Prompt → Look below for the line with "thumb ip: (561, 1013)" and the line with "thumb mcp: (334, 79)". Copy exactly those two lines and every line between, but not the pictures.

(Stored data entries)
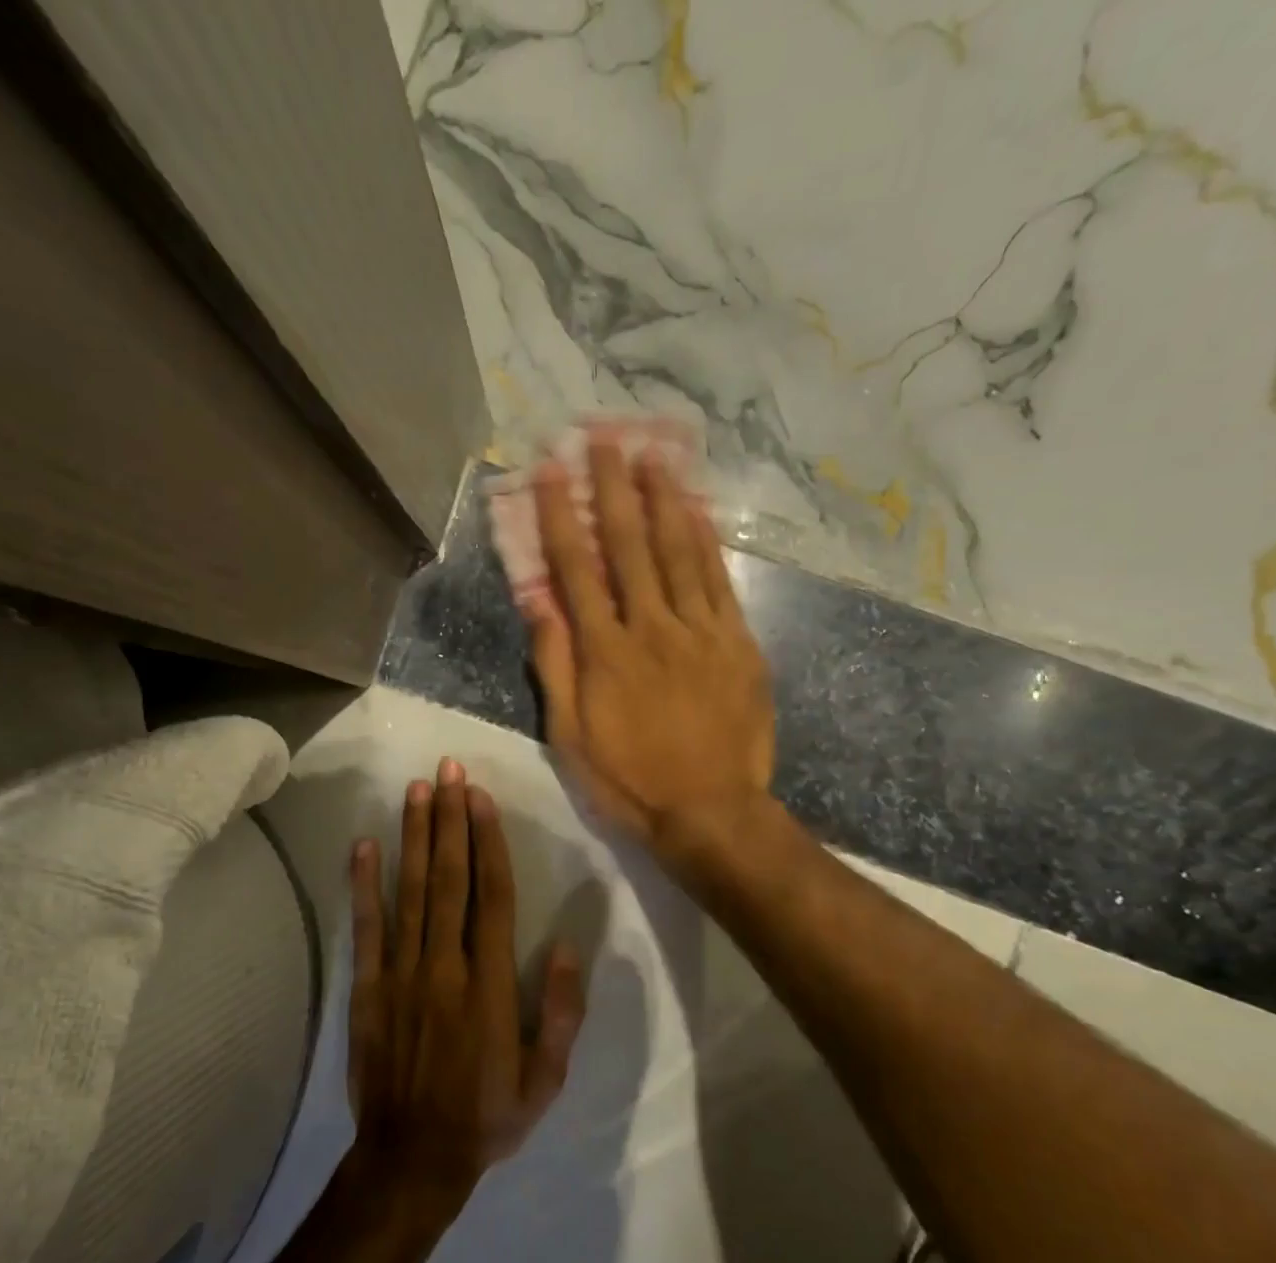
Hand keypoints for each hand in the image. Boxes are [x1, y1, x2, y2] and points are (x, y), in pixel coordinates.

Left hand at [347, 759, 586, 1205]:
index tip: (482, 798)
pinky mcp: (367, 988)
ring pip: (411, 892)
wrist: (411, 1160)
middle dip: (450, 820)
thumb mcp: (545, 1079)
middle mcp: (445, 966)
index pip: (493, 896)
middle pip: (449, 879)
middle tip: (448, 770)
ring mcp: (402, 974)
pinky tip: (364, 845)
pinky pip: (366, 928)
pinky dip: (364, 885)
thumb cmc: (487, 1116)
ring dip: (414, 837)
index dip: (488, 842)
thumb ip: (561, 1013)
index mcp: (490, 984)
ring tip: (416, 790)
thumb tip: (565, 947)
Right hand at [525, 441, 775, 856]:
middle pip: (629, 544)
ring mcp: (700, 631)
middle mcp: (651, 627)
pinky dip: (707, 541)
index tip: (550, 470)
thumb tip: (538, 602)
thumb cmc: (630, 779)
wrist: (711, 811)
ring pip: (679, 551)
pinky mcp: (737, 643)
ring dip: (663, 498)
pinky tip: (697, 509)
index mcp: (605, 651)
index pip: (576, 568)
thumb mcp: (571, 736)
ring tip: (652, 454)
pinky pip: (720, 581)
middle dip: (612, 488)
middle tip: (603, 438)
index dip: (560, 515)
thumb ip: (555, 665)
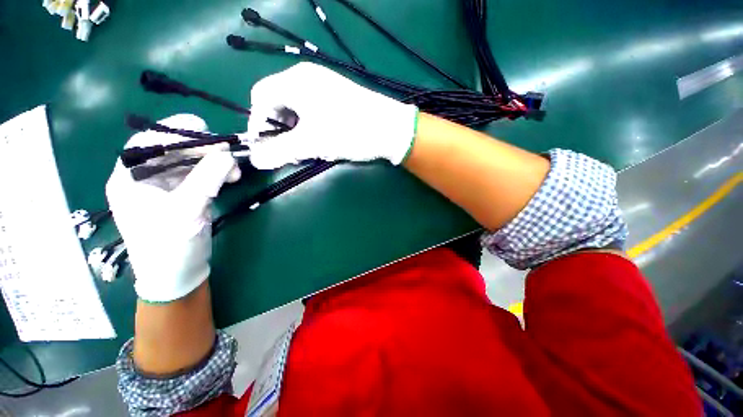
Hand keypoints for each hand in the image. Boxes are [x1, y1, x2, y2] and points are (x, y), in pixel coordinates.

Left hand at [106, 114, 240, 302]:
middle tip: (229, 154)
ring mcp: (164, 186)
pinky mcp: (182, 194)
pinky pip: (199, 174)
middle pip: (171, 150)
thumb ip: (206, 179)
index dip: (174, 131)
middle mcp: (143, 177)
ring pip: (189, 162)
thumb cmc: (170, 245)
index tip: (204, 126)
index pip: (147, 142)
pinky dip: (216, 173)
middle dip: (202, 150)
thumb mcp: (187, 211)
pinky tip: (230, 178)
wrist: (177, 274)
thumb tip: (228, 154)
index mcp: (129, 178)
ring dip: (214, 163)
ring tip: (235, 172)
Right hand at [247, 62, 418, 168]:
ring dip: (297, 130)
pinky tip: (323, 139)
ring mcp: (325, 85)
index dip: (258, 123)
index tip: (267, 146)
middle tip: (292, 150)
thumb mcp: (312, 143)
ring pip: (297, 108)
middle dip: (281, 129)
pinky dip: (312, 126)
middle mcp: (307, 77)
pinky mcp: (338, 96)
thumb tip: (256, 159)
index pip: (260, 97)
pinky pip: (313, 109)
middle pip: (278, 102)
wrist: (391, 129)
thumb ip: (280, 150)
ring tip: (310, 147)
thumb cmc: (349, 132)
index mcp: (295, 81)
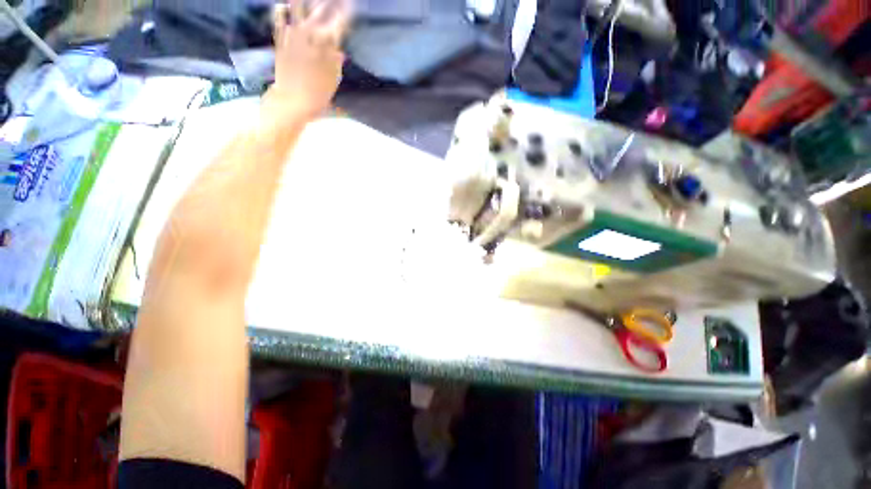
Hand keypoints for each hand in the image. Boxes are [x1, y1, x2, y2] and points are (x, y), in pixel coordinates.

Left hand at [266, 0, 350, 120]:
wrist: (293, 99)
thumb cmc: (318, 93)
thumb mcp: (334, 79)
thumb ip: (336, 61)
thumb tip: (339, 50)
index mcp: (327, 44)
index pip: (339, 22)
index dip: (345, 12)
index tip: (350, 4)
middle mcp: (310, 34)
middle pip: (320, 10)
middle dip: (327, 3)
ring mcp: (293, 34)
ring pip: (297, 8)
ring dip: (304, 2)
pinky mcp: (280, 39)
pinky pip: (279, 19)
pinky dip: (281, 11)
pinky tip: (282, 6)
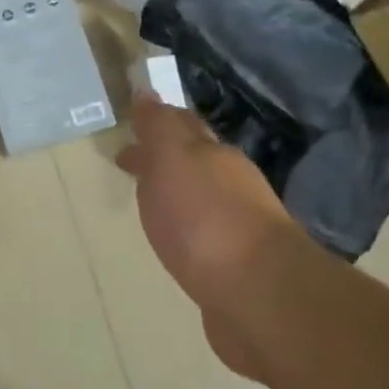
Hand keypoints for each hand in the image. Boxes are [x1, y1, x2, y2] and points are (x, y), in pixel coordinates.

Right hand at [117, 94, 304, 377]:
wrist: (259, 295)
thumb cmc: (205, 218)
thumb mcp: (172, 159)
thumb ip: (159, 127)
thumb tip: (147, 93)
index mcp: (214, 155)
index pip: (182, 126)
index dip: (155, 122)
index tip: (129, 124)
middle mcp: (232, 185)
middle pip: (193, 161)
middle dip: (163, 157)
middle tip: (129, 163)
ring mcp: (239, 227)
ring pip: (200, 198)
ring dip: (175, 194)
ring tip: (148, 203)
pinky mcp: (238, 267)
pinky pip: (204, 237)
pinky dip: (186, 231)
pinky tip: (177, 244)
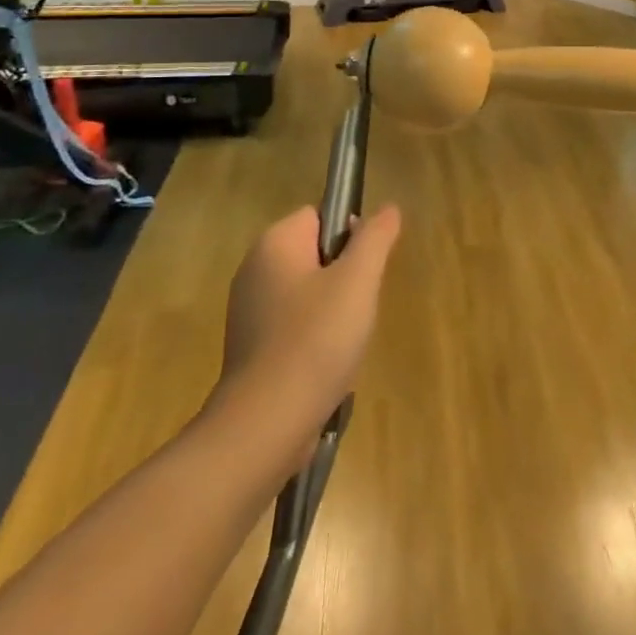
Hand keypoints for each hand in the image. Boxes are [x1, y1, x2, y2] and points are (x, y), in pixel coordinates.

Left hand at [209, 205, 402, 453]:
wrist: (265, 425)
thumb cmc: (315, 340)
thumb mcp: (358, 280)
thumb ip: (375, 238)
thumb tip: (388, 209)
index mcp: (274, 244)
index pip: (320, 216)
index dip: (350, 235)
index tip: (363, 269)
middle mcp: (254, 270)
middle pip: (315, 254)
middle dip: (344, 277)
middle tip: (357, 307)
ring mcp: (248, 311)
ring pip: (308, 292)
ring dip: (333, 310)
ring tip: (344, 340)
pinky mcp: (250, 348)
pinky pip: (294, 325)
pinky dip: (314, 338)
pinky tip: (326, 364)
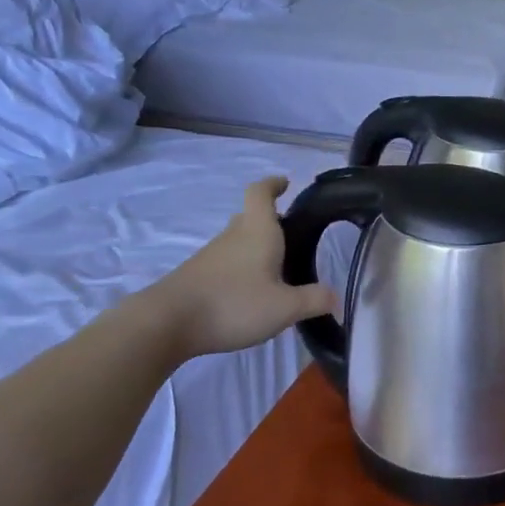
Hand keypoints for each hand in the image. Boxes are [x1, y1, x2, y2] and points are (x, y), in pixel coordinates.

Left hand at [142, 177, 338, 358]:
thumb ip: (314, 300)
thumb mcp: (285, 308)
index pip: (261, 192)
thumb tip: (336, 297)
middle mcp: (234, 235)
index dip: (273, 184)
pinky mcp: (197, 276)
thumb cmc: (233, 304)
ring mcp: (211, 255)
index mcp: (258, 231)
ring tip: (276, 268)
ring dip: (255, 247)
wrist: (168, 322)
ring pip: (238, 240)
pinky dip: (241, 268)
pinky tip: (250, 292)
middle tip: (291, 235)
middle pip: (250, 216)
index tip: (285, 183)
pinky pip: (226, 262)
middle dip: (270, 221)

Result of the exercise →
thumb ip: (561, 1013)
index mcp: (490, 984)
ring tip: (416, 790)
thumb tip: (565, 947)
Right hand at [525, 441, 775, 856]:
middle pip: (629, 544)
ring mcp: (700, 631)
middle mcp: (651, 627)
pinky dip: (707, 541)
index tip: (550, 470)
thumb tip: (538, 602)
thumb cmc: (630, 779)
wrist: (711, 811)
ring pip: (679, 551)
pinky mcp: (737, 643)
ring dip: (663, 498)
pinky tip: (697, 509)
index mcp: (605, 651)
index pip: (576, 568)
thumb mcp: (571, 736)
ring tip: (652, 454)
pinky pip: (720, 581)
middle dip: (612, 488)
middle tip: (603, 438)
index dip: (560, 515)
thumb ip: (555, 665)
Hand keypoints for each hand in the image. Boxes are [x1, y1, x2, y2] and points are (x, y), in pixel coordinates.

Left hand at [106, 114, 240, 302]:
middle tip: (229, 154)
ring mcp: (164, 186)
pinky mcp: (182, 194)
pinky pip: (199, 174)
middle pip: (171, 150)
thumb ip: (206, 179)
index dip: (174, 131)
middle mcp: (143, 177)
ring pip: (189, 162)
thumb cmc: (170, 245)
index tip: (204, 126)
index pip: (147, 142)
pinky dip: (216, 173)
middle dip: (202, 150)
thumb mcp: (187, 211)
pinky tip: (230, 178)
wrist: (177, 274)
thumb tip: (228, 154)
index mcp: (129, 178)
ring dip: (214, 163)
ring tip: (235, 172)
Right hand at [247, 62, 418, 168]:
ring dip: (297, 130)
pinky tip: (323, 139)
ring mcp: (325, 85)
index dip: (258, 123)
index tip: (267, 146)
middle tip: (292, 150)
thumb mcp: (312, 143)
ring pip: (297, 108)
middle dip: (281, 129)
pinky dip: (312, 126)
middle mcp: (307, 77)
pinky mcp: (338, 96)
thumb tip: (256, 159)
index pip: (260, 97)
pinky pip: (313, 109)
middle pip: (278, 102)
wrist: (391, 129)
thumb ip: (280, 150)
ring tip: (310, 147)
thumb cmc: (349, 132)
index mcp: (295, 81)
Hand keypoints for each hand in the image. Boxes are [x1, y1, x2, y2] and points are (x, y), in pixel coordinates.

Left hand at [266, 0, 350, 120]:
wrist: (293, 99)
thumb cmc: (318, 93)
thumb mcp: (334, 79)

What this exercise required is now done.